▶ **WHAT IS NEEDED**
Output all the data exactly as it appears below.

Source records
⟨

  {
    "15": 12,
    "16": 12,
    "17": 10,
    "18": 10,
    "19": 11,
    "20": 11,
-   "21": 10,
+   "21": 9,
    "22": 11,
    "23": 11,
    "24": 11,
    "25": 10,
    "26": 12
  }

⟩

▶ **RESULT FOR THIS EXERCISE**
  {
    "15": 12,
    "16": 12,
    "17": 10,
    "18": 10,
    "19": 11,
    "20": 11,
-   "21": 10,
+   "21": 9,
    "22": 11,
    "23": 11,
    "24": 11,
    "25": 10,
    "26": 12
  }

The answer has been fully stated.